What do the heck does that mean???
Let’s take these correlation cautions one by one.
Be cautious when there’s some. Suppose you did a study and found a correlation between job performance and high school grades. Does this mean that if we simply increase everyone’s high school grades that they will perform better at work??? Clearly not!
Just because two variables are correlated, it does not necessarily mean that one causes the other. It could be an accidental correlation or it could be the indication of a relationship caused by lurking variables or systems. So, if a researcher were to establish a negative correlation between the air temperature and the number of snow boarding accidents, my bet is that the cold air isn’t responsible, but there is a lurking variable, namely more people snow board when it is cold!
Be cautious when there’s none. So you are punching data into a statistical package of one kind or another and you find that there is little to no correlation between an input and an output. That means the input doesn’t cause the output, right??? ABSOLUTELY NOT!
If there is a correlation between an input and an output it means that there is a linear relationship between them. Just because there isn’t a linear relationship, it doesn’t mean that there isn’t a relationship. There are many things that have a non-linear relationship such as: the voltage as a function of time relationship for an AC circuit; the relationship between how much kinetic energy a car has and its velocity; or the intensity of a light bulb as a function of distance.
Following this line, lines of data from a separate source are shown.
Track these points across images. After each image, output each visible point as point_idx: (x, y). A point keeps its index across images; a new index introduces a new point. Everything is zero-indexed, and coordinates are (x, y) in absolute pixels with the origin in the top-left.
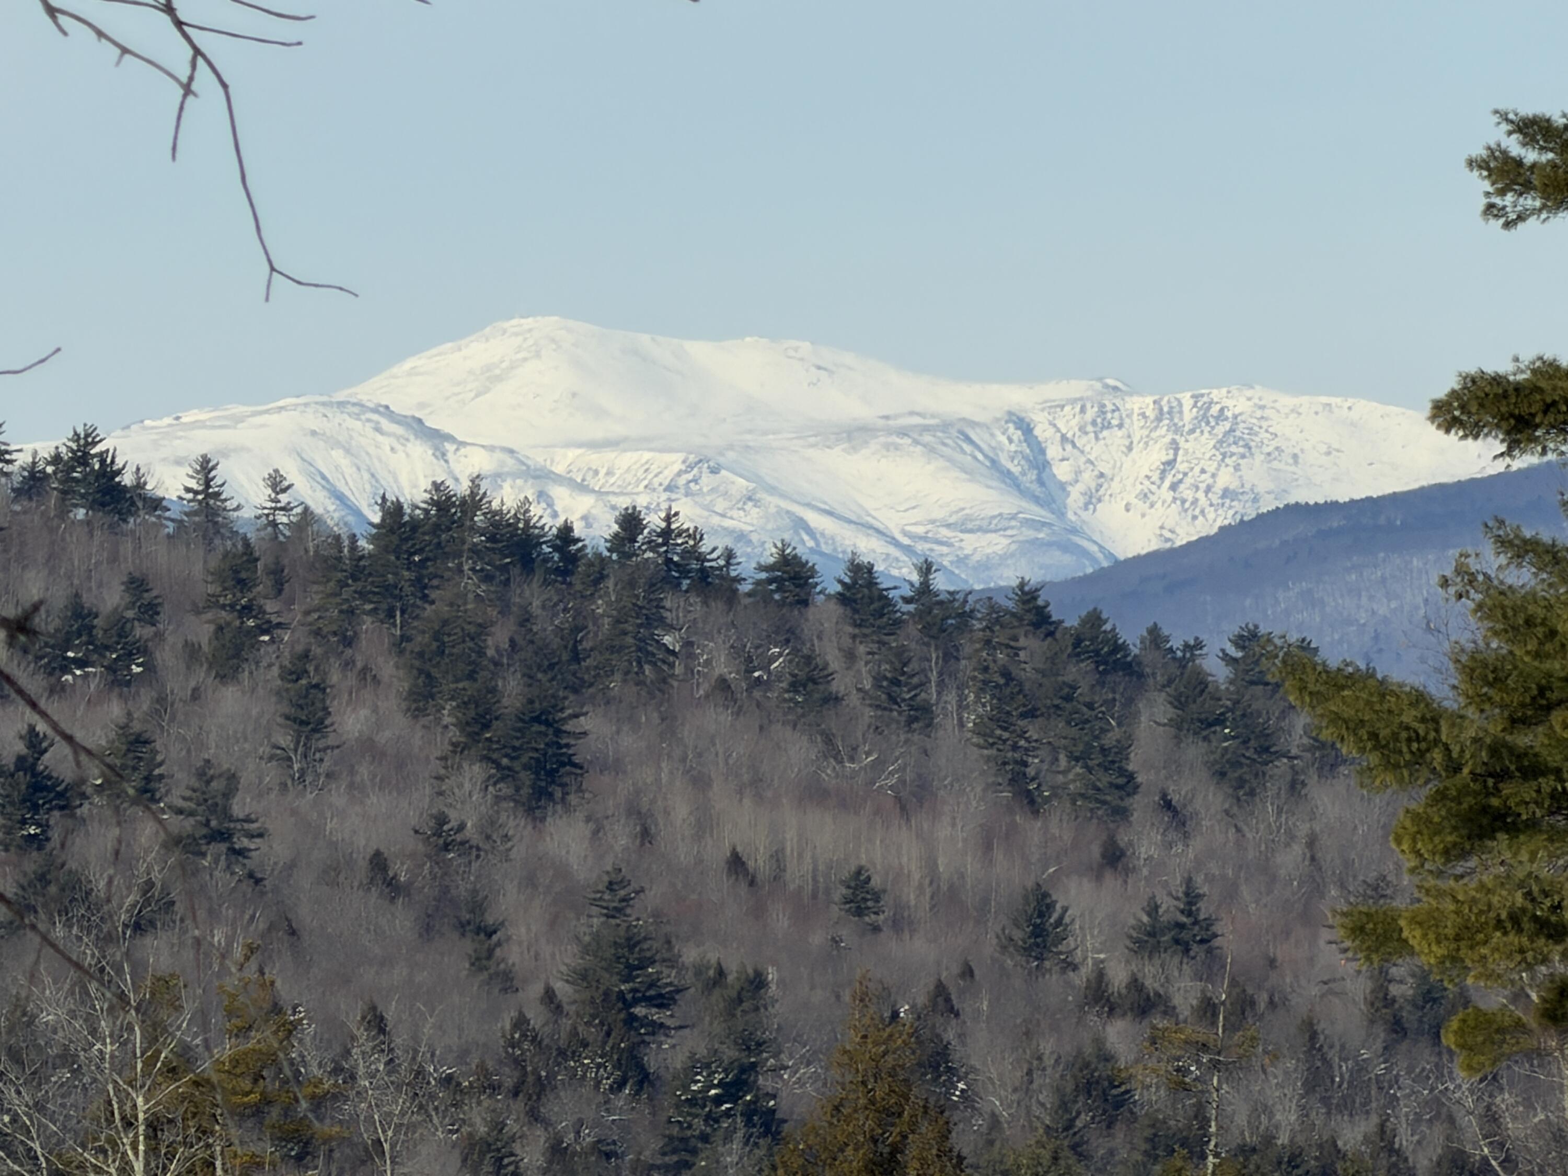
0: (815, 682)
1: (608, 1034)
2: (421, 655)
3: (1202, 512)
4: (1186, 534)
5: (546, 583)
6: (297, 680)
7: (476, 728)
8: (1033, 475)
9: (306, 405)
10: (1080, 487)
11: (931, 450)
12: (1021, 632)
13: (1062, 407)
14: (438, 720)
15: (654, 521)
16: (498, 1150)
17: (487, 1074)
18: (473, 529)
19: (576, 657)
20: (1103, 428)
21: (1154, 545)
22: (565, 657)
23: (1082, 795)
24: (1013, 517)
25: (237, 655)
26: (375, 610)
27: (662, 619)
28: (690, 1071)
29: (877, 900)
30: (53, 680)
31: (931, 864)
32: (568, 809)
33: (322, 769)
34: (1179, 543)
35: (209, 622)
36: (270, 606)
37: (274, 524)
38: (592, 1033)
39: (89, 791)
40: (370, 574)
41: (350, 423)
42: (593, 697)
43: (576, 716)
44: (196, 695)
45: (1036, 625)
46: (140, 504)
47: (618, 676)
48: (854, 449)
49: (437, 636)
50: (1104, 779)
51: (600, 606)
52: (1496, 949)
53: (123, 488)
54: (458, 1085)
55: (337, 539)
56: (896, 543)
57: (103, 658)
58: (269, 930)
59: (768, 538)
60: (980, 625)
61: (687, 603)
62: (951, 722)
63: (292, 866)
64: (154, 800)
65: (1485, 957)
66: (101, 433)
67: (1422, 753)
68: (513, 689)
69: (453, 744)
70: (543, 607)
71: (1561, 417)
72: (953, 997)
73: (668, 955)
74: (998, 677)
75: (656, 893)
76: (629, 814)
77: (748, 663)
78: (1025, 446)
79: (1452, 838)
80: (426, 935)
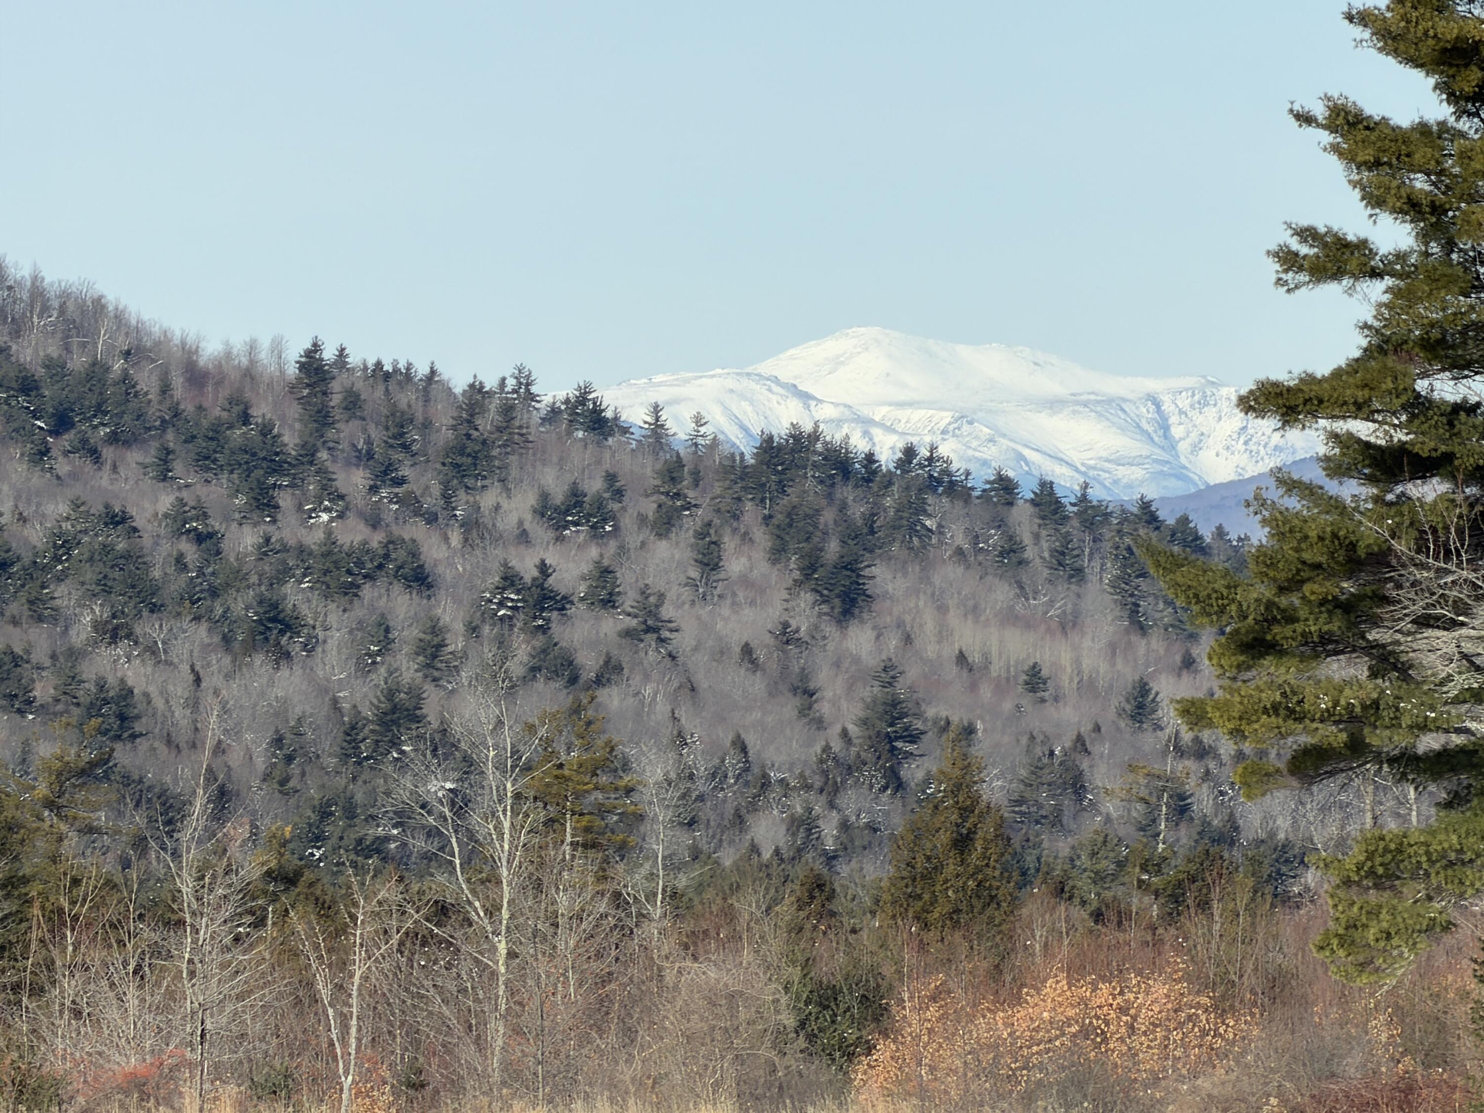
0: (1014, 552)
1: (879, 758)
2: (778, 526)
3: (1262, 459)
4: (1251, 471)
6: (704, 538)
7: (809, 572)
8: (1161, 432)
9: (728, 374)
10: (1189, 441)
11: (1100, 415)
12: (1140, 526)
13: (1181, 393)
14: (786, 566)
15: (924, 453)
16: (809, 824)
17: (805, 778)
18: (815, 452)
19: (872, 532)
20: (1205, 406)
21: (1233, 477)
22: (865, 531)
23: (1172, 626)
24: (1148, 457)
25: (669, 523)
26: (752, 499)
27: (925, 511)
28: (927, 782)
29: (1045, 683)
30: (558, 533)
31: (1077, 662)
32: (862, 622)
33: (716, 592)
34: (1246, 477)
35: (654, 502)
36: (691, 494)
37: (696, 445)
38: (869, 756)
39: (576, 600)
40: (751, 477)
41: (753, 385)
42: (880, 556)
43: (869, 566)
44: (643, 544)
45: (1149, 522)
46: (616, 430)
47: (897, 544)
48: (1055, 413)
49: (789, 515)
51: (888, 502)
52: (1263, 726)
53: (605, 420)
54: (788, 785)
55: (733, 455)
56: (1077, 470)
57: (589, 521)
58: (679, 688)
59: (994, 464)
60: (1115, 522)
61: (941, 501)
62: (1095, 579)
63: (696, 649)
64: (614, 607)
65: (1256, 730)
66: (595, 386)
67: (1225, 606)
68: (833, 549)
69: (795, 581)
70: (854, 500)
71: (1314, 408)
72: (1087, 743)
73: (917, 711)
74: (1125, 553)
75: (912, 674)
76: (898, 627)
77: (976, 539)
78: (1156, 415)
79: (1242, 658)
80: (773, 693)
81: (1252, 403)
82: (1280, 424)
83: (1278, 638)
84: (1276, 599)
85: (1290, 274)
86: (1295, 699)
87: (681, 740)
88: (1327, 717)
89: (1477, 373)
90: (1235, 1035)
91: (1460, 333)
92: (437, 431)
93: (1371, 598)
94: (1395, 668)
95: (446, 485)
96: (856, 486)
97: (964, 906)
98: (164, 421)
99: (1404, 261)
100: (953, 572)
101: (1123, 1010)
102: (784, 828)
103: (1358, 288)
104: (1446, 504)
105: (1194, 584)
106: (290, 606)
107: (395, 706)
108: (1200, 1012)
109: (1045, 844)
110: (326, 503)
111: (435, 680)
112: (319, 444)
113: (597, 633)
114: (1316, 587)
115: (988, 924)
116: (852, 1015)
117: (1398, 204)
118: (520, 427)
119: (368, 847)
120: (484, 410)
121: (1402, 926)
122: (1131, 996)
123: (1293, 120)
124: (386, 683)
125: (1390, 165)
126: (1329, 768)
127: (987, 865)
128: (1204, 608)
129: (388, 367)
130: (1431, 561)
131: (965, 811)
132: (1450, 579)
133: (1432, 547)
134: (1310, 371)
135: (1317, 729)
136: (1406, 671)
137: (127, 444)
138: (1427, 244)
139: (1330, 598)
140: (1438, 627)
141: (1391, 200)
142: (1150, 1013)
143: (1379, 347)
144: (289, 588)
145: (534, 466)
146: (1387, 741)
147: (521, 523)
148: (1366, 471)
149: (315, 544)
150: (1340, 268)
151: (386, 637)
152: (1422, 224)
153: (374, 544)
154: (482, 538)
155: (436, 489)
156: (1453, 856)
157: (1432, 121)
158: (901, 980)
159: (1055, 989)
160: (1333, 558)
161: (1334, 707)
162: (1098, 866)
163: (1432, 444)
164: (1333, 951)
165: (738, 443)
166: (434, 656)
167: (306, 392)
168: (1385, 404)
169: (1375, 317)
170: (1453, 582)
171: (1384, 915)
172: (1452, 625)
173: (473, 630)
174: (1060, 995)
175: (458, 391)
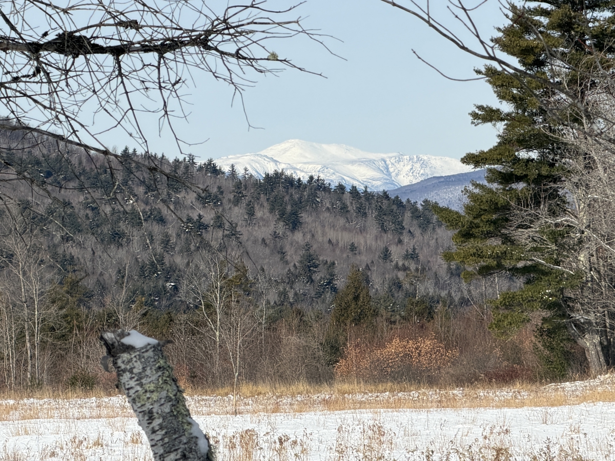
0: (345, 208)
1: (306, 273)
2: (272, 201)
4: (414, 182)
6: (249, 206)
7: (282, 215)
8: (386, 170)
9: (251, 155)
10: (395, 173)
11: (367, 165)
12: (383, 199)
13: (392, 158)
14: (275, 214)
15: (316, 178)
16: (285, 294)
17: (283, 280)
18: (282, 179)
19: (301, 203)
20: (399, 162)
21: (409, 184)
22: (298, 203)
23: (394, 230)
24: (382, 178)
25: (238, 201)
26: (263, 193)
27: (317, 196)
28: (321, 280)
29: (356, 249)
30: (204, 205)
31: (366, 242)
32: (299, 231)
33: (254, 222)
35: (233, 195)
36: (244, 192)
37: (245, 177)
38: (303, 272)
39: (210, 226)
40: (263, 186)
41: (259, 158)
42: (304, 210)
43: (300, 213)
44: (230, 208)
45: (386, 198)
46: (220, 173)
47: (309, 206)
48: (353, 165)
49: (275, 198)
50: (398, 227)
51: (305, 193)
52: (471, 260)
53: (217, 170)
54: (278, 282)
55: (257, 180)
56: (360, 182)
57: (213, 201)
58: (243, 252)
59: (337, 181)
60: (376, 198)
61: (321, 193)
62: (370, 216)
63: (247, 240)
64: (222, 228)
65: (469, 261)
66: (214, 159)
67: (457, 223)
68: (289, 208)
69: (278, 218)
70: (295, 193)
71: (484, 161)
72: (370, 267)
73: (317, 258)
74: (379, 208)
75: (315, 247)
76: (310, 232)
77: (333, 204)
78: (385, 165)
79: (463, 239)
80: (272, 254)
81: (465, 160)
83: (474, 232)
84: (473, 221)
85: (476, 120)
86: (480, 251)
88: (490, 256)
90: (452, 356)
91: (529, 137)
93: (502, 220)
94: (510, 241)
95: (168, 191)
96: (295, 189)
97: (357, 317)
98: (80, 173)
99: (511, 115)
100: (327, 215)
102: (277, 295)
103: (497, 124)
104: (526, 190)
106: (122, 230)
108: (440, 349)
110: (132, 197)
111: (167, 251)
112: (129, 179)
114: (485, 217)
117: (509, 98)
118: (191, 173)
120: (179, 167)
121: (515, 320)
122: (419, 344)
123: (475, 72)
125: (506, 86)
129: (149, 155)
130: (522, 208)
132: (528, 213)
133: (523, 203)
134: (482, 150)
135: (487, 260)
136: (513, 242)
137: (69, 180)
138: (518, 110)
139: (490, 220)
140: (524, 228)
141: (507, 97)
142: (425, 349)
143: (503, 142)
144: (121, 224)
146: (508, 264)
147: (192, 202)
148: (500, 181)
149: (129, 210)
150: (491, 118)
151: (152, 238)
152: (516, 104)
154: (180, 207)
159: (396, 343)
160: (490, 208)
161: (492, 254)
163: (521, 172)
164: (493, 329)
166: (167, 244)
168: (506, 160)
169: (502, 133)
171: (509, 317)
172: (528, 227)
173: (178, 235)
175: (171, 162)
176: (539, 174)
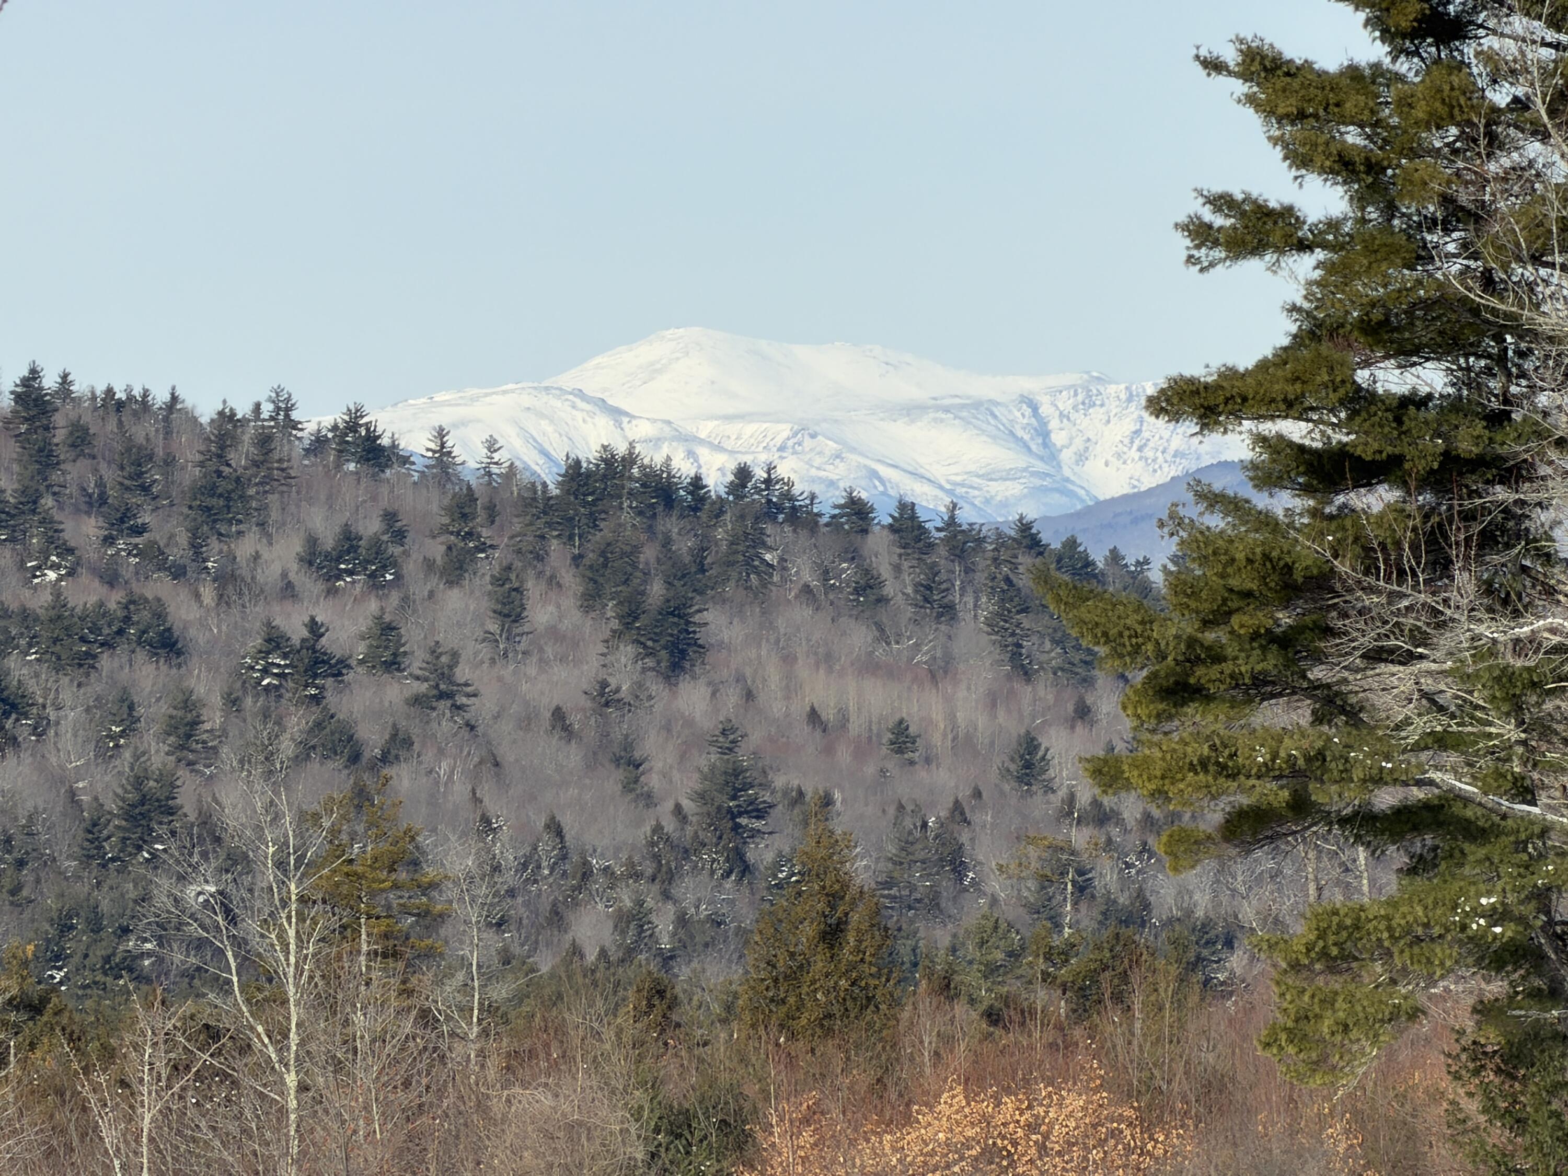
0: (871, 587)
1: (720, 838)
2: (591, 567)
3: (1160, 467)
4: (1148, 482)
5: (682, 517)
6: (503, 585)
7: (629, 620)
8: (1040, 441)
9: (523, 388)
10: (1073, 449)
11: (967, 422)
12: (1020, 553)
13: (1061, 392)
14: (602, 615)
15: (760, 474)
16: (640, 919)
17: (633, 865)
18: (631, 478)
19: (702, 570)
20: (1090, 407)
21: (1127, 490)
22: (693, 570)
23: (1061, 669)
24: (1025, 470)
25: (461, 568)
26: (559, 536)
27: (764, 543)
28: (777, 866)
29: (913, 743)
30: (329, 584)
31: (951, 717)
32: (694, 677)
33: (521, 647)
34: (1142, 489)
35: (442, 543)
36: (485, 532)
37: (489, 474)
38: (708, 836)
39: (353, 663)
40: (556, 510)
41: (558, 404)
42: (713, 597)
43: (700, 611)
44: (431, 594)
45: (1031, 547)
46: (394, 460)
47: (732, 583)
48: (913, 421)
49: (603, 553)
50: (1077, 657)
51: (720, 534)
52: (1189, 785)
53: (381, 449)
54: (613, 873)
55: (533, 484)
56: (941, 488)
57: (366, 569)
58: (480, 763)
59: (842, 485)
60: (990, 548)
61: (783, 531)
62: (969, 616)
63: (496, 717)
64: (399, 670)
65: (1182, 791)
66: (366, 409)
67: (1139, 646)
68: (656, 590)
69: (614, 631)
70: (679, 534)
71: (1237, 407)
72: (967, 811)
73: (764, 781)
74: (1002, 584)
75: (756, 737)
76: (738, 681)
77: (825, 574)
78: (1033, 420)
79: (1162, 706)
80: (591, 765)
81: (1164, 405)
82: (1197, 429)
83: (1203, 681)
84: (1200, 635)
85: (1203, 250)
86: (1227, 752)
87: (487, 825)
88: (1265, 772)
89: (1427, 359)
90: (1166, 1152)
91: (1405, 312)
92: (182, 469)
93: (1312, 630)
94: (1343, 710)
95: (194, 533)
97: (836, 1009)
99: (1337, 230)
100: (802, 613)
101: (1031, 1128)
102: (610, 924)
103: (1283, 264)
104: (1395, 515)
105: (1103, 620)
106: (15, 683)
107: (144, 796)
108: (1123, 1126)
109: (921, 934)
110: (54, 558)
111: (190, 764)
112: (42, 488)
113: (381, 701)
114: (1245, 618)
115: (866, 1030)
116: (709, 1144)
117: (1328, 163)
118: (280, 461)
119: (117, 965)
120: (236, 442)
121: (1361, 1015)
122: (1041, 1110)
123: (1200, 67)
124: (132, 769)
125: (1316, 116)
126: (1269, 833)
127: (862, 960)
128: (1115, 649)
129: (121, 395)
130: (1382, 583)
131: (833, 898)
132: (1406, 603)
133: (1382, 567)
134: (1230, 364)
135: (1254, 786)
136: (1356, 714)
138: (1363, 209)
139: (1262, 631)
140: (1392, 662)
141: (1319, 159)
142: (1064, 1130)
143: (1312, 333)
144: (12, 661)
145: (298, 506)
146: (1336, 798)
147: (284, 575)
148: (1301, 480)
149: (41, 607)
150: (1260, 241)
151: (130, 715)
152: (1356, 186)
153: (112, 606)
154: (241, 594)
155: (183, 538)
156: (1420, 931)
157: (1363, 64)
158: (767, 1099)
159: (951, 1106)
160: (1266, 584)
161: (1273, 761)
162: (989, 958)
163: (1376, 446)
164: (1281, 1048)
165: (539, 471)
166: (189, 736)
167: (23, 428)
168: (1320, 399)
169: (1306, 297)
170: (1407, 608)
171: (1340, 1004)
172: (1409, 658)
173: (233, 702)
174: (957, 1112)
175: (205, 420)
176: (1446, 454)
Be cautious when adding more than one. This is known as Simpson’s paradox (no, not Homer Simpson!). Suppose you have a set of data that shows a positive correlation between variable x and variable y. And further suppose you have a second or third dataset that also shows the same positive correlation between variable x and variable y. When you combine all the datasets you can actually end up with a negative correlation between x and y! That is the paradox.
How could this ever happen? Well, one way would be if you combined data from three measurement systems that were uncalibrated.
So the moral of the story is this:
- Correlation does not mean causation.
- Lack of a correlation does not mean lack of a relationship.
- Combining datasets can have a paradoxical result on correlations.